David Tennant recently spoke to the press about the new FOX drama, Gracepoint, which is a 10-episode mystery series based off the British drama Broadchurch. David plays the lead investigator on both series, a detective looking into the murder of a young boy. Check out what he had to say about his character on both shows & how the shows will differ, acting with an English accent, and more.
On describing the show…
David: It’s hard to describe it completely comprehensively, because it’s many things I think. On one level, it’s a whodunit and the sort of spine of that is something that I think is familiar to us from many TV shows and movies of the past. There’s a very strong whodunit in there. There’s the procedural element of cops trying to solve a case.

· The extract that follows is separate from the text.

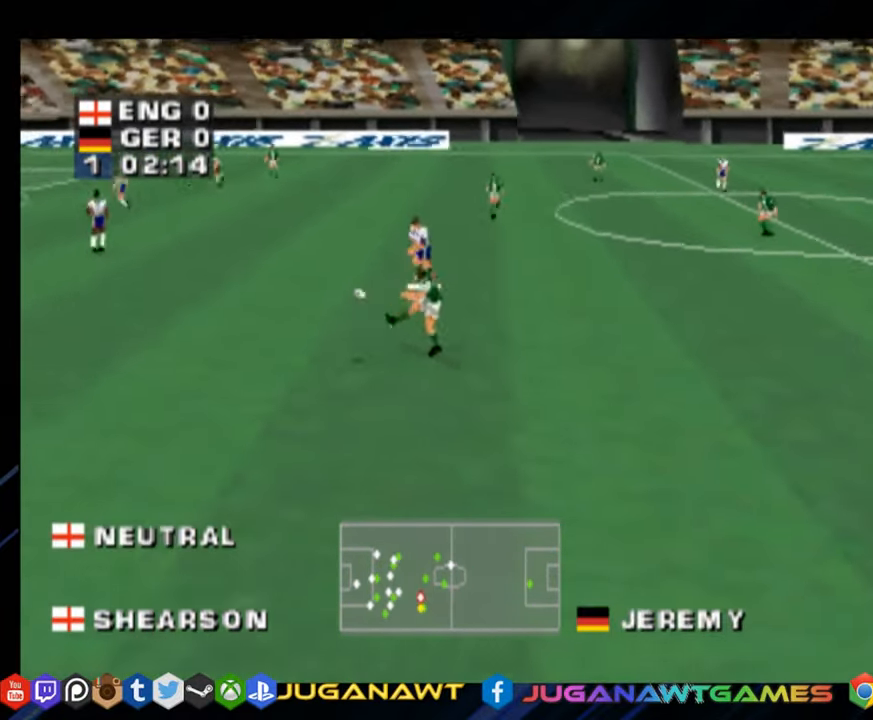
{"buttons": ["R1", "DPAD_DOWN", "DPAD_LEFT"], "right_stick": "center", "events": [[217, "R1", "up"], [433, "R1", "down"]]}
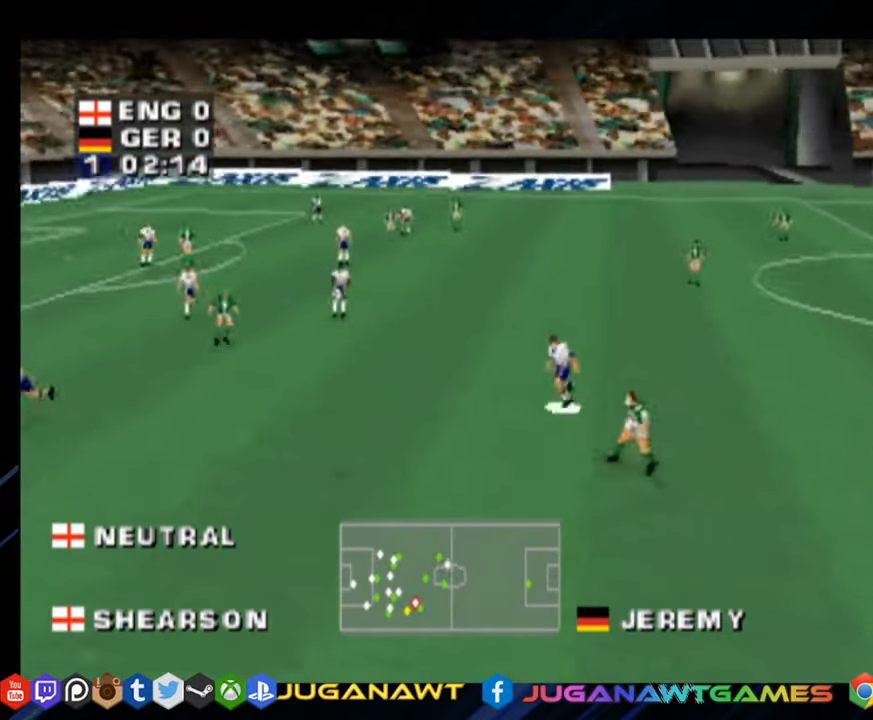
{"buttons": ["CROSS", "DPAD_LEFT"], "right_stick": "center", "events": [[34, "R1", "up"], [267, "DPAD_DOWN", "up"], [417, "CROSS", "down"]]}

I think what gives it an extra texture and really makes it something rather special is the way that the characters are drawn so beautifully. There’s so much texture going on, that we get to understand the lives of all the different characters that get drawn into this and the impact of the event; the death of Danny Solano, which starts the whole ball running, which is the inciting incident in the show. It’s not just another TV cop show death. We really understand the impact of that, and we really understand what that would mean to a small community such as Gracepoint.
The repercussions of that are followed through. I think it’s very hard to watch the first episode without your heart breaking for the family, actually. That’s helped by the fact that they’re played by Michael Pena and Virginia Kull, who both really take you on this harrowing, awful journey of two parents who lose a child. That, in itself, is about one of the worst things that human beings can imagine.
It doesn’t shy away from really showing you what the true repercussions of that will be. That really follows through the whole series. It’s very honest. It’s very candid, and yet at the same time, it’s a thriller as well. It just takes you on the journey. It kind of grabs you and takes you on this journey, which is a bewildering and thrilling and grueling and gruesome, and yet, at the same time, I think impossible to turn off. I think it’s a compelling story. I think it’s been brilliantly told. I’m just very pleased to be a part of it.